The scientists are planning to study patients by using a wide range of various techniques. They have already surveyed volunteers by using special questionnaires; they get volunteers ready for skin biopsy and blood tests to check their immune system. Additionally, they are going to take other tests. Among them is an audiometry exam to test both the intensity and the tone of sounds. The tests are also associated with how well the small nerve fibres work.
The research by scientists at St Petersburg University is intended to extent what we know about corneal confocal microscopy. They have already managed to make a most comprehensive list of patients. It includes 70 people across Russia. Previous research projects were far from being able to study so many patients.

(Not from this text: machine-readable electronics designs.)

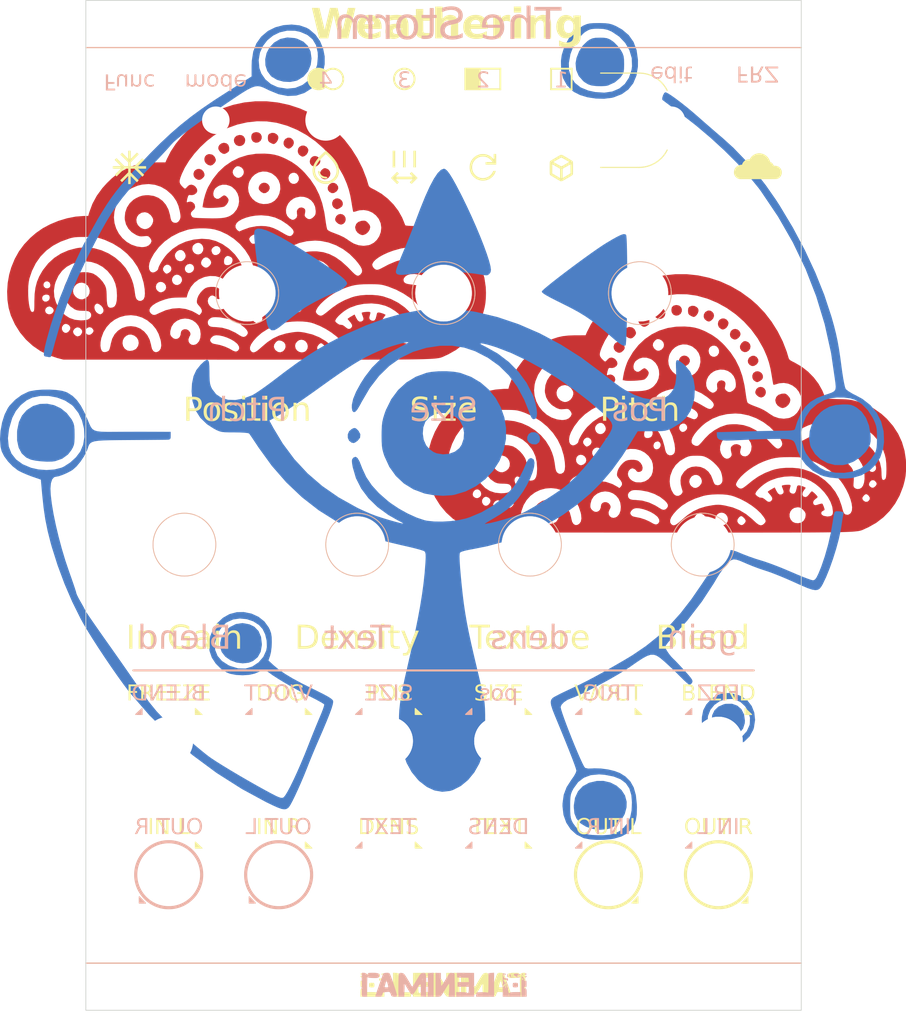
<source format=kicad_pcb>
(kicad_pcb
	(version 20240108)
	(generator "pcbnew")
	(generator_version "8.0")
	(general
		(thickness 1.6)
		(legacy_teardrops no)
	)
	(paper "A4")
	(layers
		(0 "F.Cu" signal)
		(31 "B.Cu" signal)
		(32 "B.Adhes" user "B.Adhesive")
		(33 "F.Adhes" user "F.Adhesive")
		(34 "B.Paste" user)
		(35 "F.Paste" user)
		(36 "B.SilkS" user "B.Silkscreen")
		(37 "F.SilkS" user "F.Silkscreen")
		(38 "B.Mask" user)
		(39 "F.Mask" user)
		(40 "Dwgs.User" user "User.Drawings")
		(41 "Cmts.User" user "User.Comments")
		(42 "Eco1.User" user "User.Eco1")
		(43 "Eco2.User" user "User.Eco2")
		(44 "Edge.Cuts" user)
		(45 "Margin" user)
		(46 "B.CrtYd" user "B.Courtyard")
		(47 "F.CrtYd" user "F.Courtyard")
		(48 "B.Fab" user)
		(49 "F.Fab" user)
		(50 "User.1" user)
		(51 "User.2" user)
		(52 "User.3" user)
		(53 "User.4" user)
		(54 "User.5" user)
		(55 "User.6" user)
		(56 "User.7" user)
		(57 "User.8" user)
		(58 "User.9" user)
	)
	(setup
		(stackup
			(layer "F.SilkS"
				(type "Top Silk Screen")
			)
			(layer "F.Paste"
				(type "Top Solder Paste")
			)
			(layer "F.Mask"
				(type "Top Solder Mask")
				(color "Black")
				(thickness 0.01)
			)
			(layer "F.Cu"
				(type "copper")
				(thickness 0.035)
			)
			(layer "dielectric 1"
				(type "core")
				(thickness 1.51)
				(material "FR4")
				(epsilon_r 4.5)
				(loss_tangent 0.02)
			)
			(layer "B.Cu"
				(type "copper")
				(thickness 0.035)
			)
			(layer "B.Mask"
				(type "Bottom Solder Mask")
				(color "Black")
				(thickness 0.01)
			)
			(layer "B.Paste"
				(type "Bottom Solder Paste")
			)
			(layer "B.SilkS"
				(type "Bottom Silk Screen")
			)
			(copper_finish "None")
			(dielectric_constraints no)
		)
		(pad_to_mask_clearance 0)
		(allow_soldermask_bridges_in_footprints no)
		(grid_origin 50 50)
		(pcbplotparams
			(layerselection 0x00010fc_ffffffff)
			(plot_on_all_layers_selection 0x0000000_00000000)
			(disableapertmacros no)
			(usegerberextensions yes)
			(usegerberattributes no)
			(usegerberadvancedattributes no)
			(creategerberjobfile no)
			(dashed_line_dash_ratio 12.000000)
			(dashed_line_gap_ratio 3.000000)
			(svgprecision 4)
			(plotframeref no)
			(viasonmask no)
			(mode 1)
			(useauxorigin no)
			(hpglpennumber 1)
			(hpglpenspeed 20)
			(hpglpendiameter 15.000000)
			(pdf_front_fp_property_popups yes)
			(pdf_back_fp_property_popups yes)
			(dxfpolygonmode yes)
			(dxfimperialunits yes)
			(dxfusepcbnewfont yes)
			(psnegative no)
			(psa4output no)
			(plotreference yes)
			(plotvalue no)
			(plotfptext yes)
			(plotinvisibletext no)
			(sketchpadsonfab no)
			(subtractmaskfromsilk yes)
			(outputformat 1)
			(mirror no)
			(drillshape 0)
			(scaleselection 1)
			(outputdirectory "../gerber-panel")
		)
	)
	(net 0 "")
	(footprint "synth-gfx:clouds_q-1" (layer "F.Cu") (at 80 50.75))
	(footprint "synth-gfx:mount" (layer "F.Cu") (at 133.05 166.25))
	(footprint "synth-gfx:mount" (layer "F.Cu") (at 56.95 43.75))
	(footprint "synth-gfx:7.2mm_pot-sm" (layer "F.Cu") (at 106 110))
	(footprint "synth-gfx:7.2mm_pot-sm" (layer "F.Cu") (at 70 78))
	(footprint "synth-gfx:7.2mm_pot-sm" (layer "F.Cu") (at 62 110))
	(footprint "synth-gfx:wolkje-full" (layer "F.Cu") (at 135 62))
	(footprint "synth-gfx:reverb" (layer "F.Cu") (at 110 62))
	(footprint "synth-gfx:jack-input" (layer "F.Cu") (at 102 135))
	(footprint "synth-gfx:7.2mm_pot-sm" (layer "F.Cu") (at 95 78))
	(footprint "synth-gfx:7.2mm_pot-sm" (layer "F.Cu") (at 120 78))
	(footprint "synth-gfx:clouds_q-4" (layer "F.Cu") (at 110 50.75))
	(footprint "synth-gfx:jack-input" (layer "F.Cu") (at 74 152))
	(footprint "synth-gfx:freeze" (layer "F.Cu") (at 55 62))
	(footprint "synth-gfx:7.2mm_pot-sm" (layer "F.Cu") (at 84 110))
	(footprint "synth-gfx:clouds_q-3" (layer "F.Cu") (at 100 50.75))
	(footprint "synth-gfx:mount" (layer "F.Cu") (at 56.95 166.25))
	(footprint "synth-gfx:wolkje-fu.c" (layer "F.Cu") (at 70 78))
	(footprint "synth-gfx:sw-ML6" (layer "F.Cu") (at 55 56))
	(footprint "synth-gfx:clouds_q-2" (layer "F.Cu") (at 90 50.75))
	(footprint "synth-gfx:jack-output" (layer "F.Cu") (at 116 152))
	(footprint "synth-gfx:jack-input" (layer "F.Cu") (at 88 152))
	(footprint "synth-gfx:jack-input" (layer "F.Cu") (at 74 135))
	(footprint "synth-gfx:led_5mm" (layer "F.Cu") (at 90 56))
	(footprint "synth-gfx:dry-wet"
		(layer "F.Cu")
		(uuid "ad97f8d8-d484-45ec-9bcc-20bf6041e82e")
		(at 80 62)
		(property "Reference" "G***"
			(at 0 0 0)
			(layer "F.SilkS")
			(hide yes)
			(uuid "a51c9172-26c7-42df-8175-2a050d8ba977")
			(effects
				(font
					(size 1.5 1.5)
					(thickness 0.3)
				)
			)
		)
		(property "Value" "LOGO"
			(at 0.016875 0 0)
			(layer "F.SilkS")
			(hide yes)
			(uuid "56f4436f-505b-49f6-a82c-51d8bc6eae2d")
			(effects
				(font
					(size 1.5 1
... [445908 chars truncated]
</source>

'A patient with fibromyalgia': you cannot identify any trunk, you can see only branches; there are an incredible number of Langerhans cells.
‘All in all, what we are driving at is to analyse whether the results of skin biopsy are in agreement with the results of confocal microscopy, and to compare them with the results of the laboratory tests. Additionally, we are going to assess the confocal microscopy technique in terms of whether we can use it as the main tool to diagnose small fibre neuropathy without biopsy,’ said Mariia Lukashenko. ‘If we are even half successful, we will be able to use this tool beyond diagnosing autoimmune diseases.’
Confocal microscopy can reveal eye disorders in patients with diabetes, she explained. Among the complications of diabetes are both diabetic retinopathy and damage to the small nerve fibres and their functioning. These conditions are associated with other clinical symptoms and can be revealed by using the technique of confocal microscopy.